===== Extract

January 29, 2013
U.S. Securities and Exchange Commission
Division of Corporation Finance
100 F Street, N.E.
Washington, D.C. 20549
Attention: | Mark Webb Legal Branch Chief |
Re: | First BanCorp. |
Registration Statement on Form S-4 |
File number 333-185393 |
Preliminary 14A filings - two |
File number 001-14793 |
All documents filed December 12, 2012 |
Dear Mr. Webb:
This responds to your letter dated January 7, 2013 to First BanCorp. (the “Corporation”) regarding the Corporation’s Registration Statement on Form S-4 filed December 12, 2012 (the “Form S-4”), and two Preliminary Schedule 14A filings, also filed on December 12, 2012. Set forth below in italics are the comments contained in the staff’s letter, together with the Corporation’s responses. In connection with the submission of this letter, the Corporation has filed amendment No. 1 to the Form S-4 and each Preliminary Schedule 14A; these amended filings incorporate the Corporation’s responses as well as certain other revisions.
Incorporation of Certain Documents by Reference, page 5
1. | Please note the updating requirements in accordance with Rule 3-12 of Regulation S-X. |
Response: We are aware of the updating requirements of Rule 3-12 of Regulation S-X and hope to request acceleration of effectiveness of the Form S-4 prior to February 14, 2013.
Mr. Mark Webb
Legal Branch Chief
U.S. Securities and Exchange Commission
January 29, 2013
Page 2
What are the Tax Consequences..., page 10
2. | Please address the receipt of consent fees. |
Response: In response to this comment, we have added the following disclosure under the question “What are the tax consequences of my participating in the Exchange Offer?” in the section entitled “QUESTIONS AND ANSWERS ABOUT THE EXCHANGE OFFER”: “Subject to the discussion of Consent Fees included under the headings “Material U.S. Federal Income Tax Considerations” and “Certain Puerto Rico Tax Considerations,” we anticipate that no gain or loss will be recognized upon completion of the Exchange Offer by any persons subject to U.S. federal or Puerto Rico income tax. Although subject to some uncertainty, we believe that it is unlikely that ordinary income will be recognized by tendering Holders (as defined below) because of the receipt by Non-tendering Holders (as defined below) of Consent Fees.”

==========

Your instructions:
Copy the passage from the letter word for word, between "Washington, D.C. 20549" and "certain other revisions.", inclusive.

===== Provided information

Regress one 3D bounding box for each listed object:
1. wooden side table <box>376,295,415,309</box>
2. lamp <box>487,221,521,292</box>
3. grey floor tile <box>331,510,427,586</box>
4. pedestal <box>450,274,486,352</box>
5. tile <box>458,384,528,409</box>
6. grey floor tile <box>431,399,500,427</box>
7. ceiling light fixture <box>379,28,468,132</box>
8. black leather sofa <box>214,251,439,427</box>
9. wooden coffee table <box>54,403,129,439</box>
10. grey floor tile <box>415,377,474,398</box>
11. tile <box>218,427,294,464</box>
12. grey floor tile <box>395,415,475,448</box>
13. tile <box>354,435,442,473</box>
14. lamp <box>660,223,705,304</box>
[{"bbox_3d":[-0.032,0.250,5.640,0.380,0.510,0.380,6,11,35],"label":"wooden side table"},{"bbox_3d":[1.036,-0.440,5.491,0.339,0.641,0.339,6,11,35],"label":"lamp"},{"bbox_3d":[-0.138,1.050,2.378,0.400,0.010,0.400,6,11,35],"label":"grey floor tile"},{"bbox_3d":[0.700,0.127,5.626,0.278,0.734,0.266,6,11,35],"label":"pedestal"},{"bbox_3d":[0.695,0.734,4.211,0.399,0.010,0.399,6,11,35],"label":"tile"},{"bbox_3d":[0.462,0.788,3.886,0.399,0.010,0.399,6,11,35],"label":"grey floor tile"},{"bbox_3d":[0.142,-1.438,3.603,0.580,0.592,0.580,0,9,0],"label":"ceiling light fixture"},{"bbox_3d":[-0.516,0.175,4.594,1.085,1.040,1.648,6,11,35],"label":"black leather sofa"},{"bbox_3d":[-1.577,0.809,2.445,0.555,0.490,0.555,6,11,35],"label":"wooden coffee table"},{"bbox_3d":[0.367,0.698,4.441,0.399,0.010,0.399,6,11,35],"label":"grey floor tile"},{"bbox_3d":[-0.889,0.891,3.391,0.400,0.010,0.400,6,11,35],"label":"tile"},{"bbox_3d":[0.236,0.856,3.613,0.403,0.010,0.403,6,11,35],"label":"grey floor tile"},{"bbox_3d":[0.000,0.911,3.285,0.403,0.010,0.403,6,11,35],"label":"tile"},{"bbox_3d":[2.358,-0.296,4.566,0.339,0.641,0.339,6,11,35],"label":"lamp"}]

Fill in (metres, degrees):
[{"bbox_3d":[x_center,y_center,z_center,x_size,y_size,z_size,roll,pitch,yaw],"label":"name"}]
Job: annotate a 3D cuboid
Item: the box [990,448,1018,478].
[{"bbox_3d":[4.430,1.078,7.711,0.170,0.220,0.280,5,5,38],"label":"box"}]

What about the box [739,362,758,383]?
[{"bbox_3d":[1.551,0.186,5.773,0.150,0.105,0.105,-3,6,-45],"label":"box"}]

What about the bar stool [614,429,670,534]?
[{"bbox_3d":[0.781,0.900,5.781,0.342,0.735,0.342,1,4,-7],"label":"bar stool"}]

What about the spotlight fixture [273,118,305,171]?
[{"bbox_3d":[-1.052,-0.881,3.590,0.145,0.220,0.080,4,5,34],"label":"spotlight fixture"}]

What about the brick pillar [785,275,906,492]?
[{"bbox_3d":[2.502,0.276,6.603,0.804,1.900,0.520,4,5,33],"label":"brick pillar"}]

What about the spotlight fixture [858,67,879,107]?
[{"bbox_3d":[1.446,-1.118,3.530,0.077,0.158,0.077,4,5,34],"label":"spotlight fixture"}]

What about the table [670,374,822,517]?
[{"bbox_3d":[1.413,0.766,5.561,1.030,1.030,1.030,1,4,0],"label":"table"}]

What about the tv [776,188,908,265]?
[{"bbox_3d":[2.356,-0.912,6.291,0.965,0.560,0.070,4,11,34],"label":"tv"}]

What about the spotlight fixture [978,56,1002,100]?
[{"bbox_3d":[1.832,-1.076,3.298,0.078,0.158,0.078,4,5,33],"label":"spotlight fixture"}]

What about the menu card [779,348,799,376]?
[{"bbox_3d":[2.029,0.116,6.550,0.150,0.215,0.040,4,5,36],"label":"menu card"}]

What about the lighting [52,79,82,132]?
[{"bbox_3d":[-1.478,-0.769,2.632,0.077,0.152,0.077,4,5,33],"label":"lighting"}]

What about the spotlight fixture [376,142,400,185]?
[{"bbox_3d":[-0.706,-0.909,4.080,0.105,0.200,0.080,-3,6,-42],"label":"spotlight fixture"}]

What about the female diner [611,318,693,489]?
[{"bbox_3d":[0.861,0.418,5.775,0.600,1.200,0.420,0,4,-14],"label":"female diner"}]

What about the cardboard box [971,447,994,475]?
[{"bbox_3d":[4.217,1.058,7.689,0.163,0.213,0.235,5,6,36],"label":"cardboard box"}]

==========

Response:
Washington, D.C. 20549
Attention: | Mark Webb Legal Branch Chief |
Re: | First BanCorp. |
Registration Statement on Form S-4 |
File number 333-185393 |
Preliminary 14A filings - two |
File number 001-14793 |
All documents filed December 12, 2012 |
Dear Mr. Webb:
This responds to your letter dated January 7, 2013 to First BanCorp. (the “Corporation”) regarding the Corporation’s Registration Statement on Form S-4 filed December 12, 2012 (the “Form S-4”), and two Preliminary Schedule 14A filings, also filed on December 12, 2012. Set forth below in italics are the comments contained in the staff’s letter, together with the Corporation’s responses. In connection with the submission of this letter, the Corporation has filed amendment No. 1 to the Form S-4 and each Preliminary Schedule 14A; these amended filings incorporate the Corporation’s responses as well as certain other revisions.